Amazon has told employees that the AI token statistics would not be used in performance evaluations. But several staff members said they believed managers were monitoring the data.

“Managers are looking at it,” said another current employee. “When they track usage it creates perverse incentives and some people are very competitive about it.”

Silicon Valley groups are pushing to increase adoption of generative AI tools, as companies seek to demonstrate returns on vast spending commitments to AI infrastructure and embed the technology more deeply into day-to-day work.

Amazon this year is expected to spend $200 billion in capital expenditure, the vast majority of which will go toward AI and data center infrastructure.

The e-commerce group had posted team-wide statistics on AI usage by its staff, but recently limited access so that only employees themselves and managers can view their stats. Managers are discouraged from using token use to measure performance, according to a person familiar with the matter.

Meta employees have similarly engaged in so-called “tokenmaxxing” to improve their standing on internal leader boards.

The MeshClaw tool that some employees have used to increase their statistics was inspired by OpenClaw, which became a viral sensation in February. OpenClaw allows users to run agents locally on their own hardware, including computers and laptops.

Amazon’s MeshClaw can initiate code deployments, triage emails, and interact with apps such as Slack, according to people familiar with the matter.

The company said in a statement that the tool enabled “thousands of Amazonians to automate repetitive tasks each day” and was one example of the group “empowering teams” to experiment and adopt AI tools.

“We’re committed to the safe, secure, and responsible development and deployment of generative AI for our customers,” it added.

More than three dozen Amazon employees worked on the in-house tool, according to internal documents.

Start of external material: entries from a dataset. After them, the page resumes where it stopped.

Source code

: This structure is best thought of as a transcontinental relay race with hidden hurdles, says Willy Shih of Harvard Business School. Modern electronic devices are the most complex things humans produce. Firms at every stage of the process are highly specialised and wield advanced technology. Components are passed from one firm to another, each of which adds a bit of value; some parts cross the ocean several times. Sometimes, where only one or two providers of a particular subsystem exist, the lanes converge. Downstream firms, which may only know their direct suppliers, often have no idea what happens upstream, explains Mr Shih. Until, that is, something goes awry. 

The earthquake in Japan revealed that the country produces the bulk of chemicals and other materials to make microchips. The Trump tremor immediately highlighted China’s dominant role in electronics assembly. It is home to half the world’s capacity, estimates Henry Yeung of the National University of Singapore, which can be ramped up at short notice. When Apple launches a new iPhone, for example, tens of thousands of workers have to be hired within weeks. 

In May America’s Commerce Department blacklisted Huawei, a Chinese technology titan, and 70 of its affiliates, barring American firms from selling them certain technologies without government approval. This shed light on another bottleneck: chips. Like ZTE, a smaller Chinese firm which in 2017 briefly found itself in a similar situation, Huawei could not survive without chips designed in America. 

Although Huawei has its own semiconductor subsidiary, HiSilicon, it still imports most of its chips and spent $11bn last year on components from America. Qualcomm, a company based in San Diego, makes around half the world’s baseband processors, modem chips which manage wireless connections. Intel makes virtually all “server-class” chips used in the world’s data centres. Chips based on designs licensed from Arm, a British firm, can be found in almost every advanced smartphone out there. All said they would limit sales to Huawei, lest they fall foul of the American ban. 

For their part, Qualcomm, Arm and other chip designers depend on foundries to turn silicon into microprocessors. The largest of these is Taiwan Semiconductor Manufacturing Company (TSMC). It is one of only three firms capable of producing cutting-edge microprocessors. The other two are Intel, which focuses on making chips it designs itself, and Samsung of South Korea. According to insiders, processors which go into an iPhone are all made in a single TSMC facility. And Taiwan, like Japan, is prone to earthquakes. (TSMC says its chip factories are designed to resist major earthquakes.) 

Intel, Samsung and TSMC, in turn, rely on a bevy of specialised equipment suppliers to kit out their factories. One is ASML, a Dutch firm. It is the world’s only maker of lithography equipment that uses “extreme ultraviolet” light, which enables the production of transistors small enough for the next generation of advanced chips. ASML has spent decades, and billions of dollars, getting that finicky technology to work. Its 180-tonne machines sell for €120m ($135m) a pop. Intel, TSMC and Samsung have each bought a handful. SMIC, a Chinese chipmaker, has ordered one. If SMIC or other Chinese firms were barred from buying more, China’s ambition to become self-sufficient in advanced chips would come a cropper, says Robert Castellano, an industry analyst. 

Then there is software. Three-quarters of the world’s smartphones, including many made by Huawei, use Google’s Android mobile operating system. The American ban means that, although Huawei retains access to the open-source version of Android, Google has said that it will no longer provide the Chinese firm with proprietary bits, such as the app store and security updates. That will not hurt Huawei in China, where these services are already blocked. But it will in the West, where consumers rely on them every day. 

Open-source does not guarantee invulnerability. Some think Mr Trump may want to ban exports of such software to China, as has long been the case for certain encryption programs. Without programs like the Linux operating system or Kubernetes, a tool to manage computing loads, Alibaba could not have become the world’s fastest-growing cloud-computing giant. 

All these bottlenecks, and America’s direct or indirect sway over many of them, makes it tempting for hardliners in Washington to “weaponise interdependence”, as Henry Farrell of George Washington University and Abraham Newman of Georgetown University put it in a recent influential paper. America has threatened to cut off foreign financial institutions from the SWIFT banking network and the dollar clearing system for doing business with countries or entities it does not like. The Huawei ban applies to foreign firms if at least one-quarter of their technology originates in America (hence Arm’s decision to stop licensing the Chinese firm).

One recent memo describing the bot said: “It dreams overnight to consolidate what it learned, monitors your deployments while you’re in meetings, and triages your email before you wake up.”

Multiple Amazon employees said they were concerned about the security risks of an AI tool that was granted permission to act on a user’s behalf. This risks situations where the agent may make errors or undertake unintended actions.

“The default security posture terrifies me,” one employee said. “I’m not about to let it go off and just do its own thing.”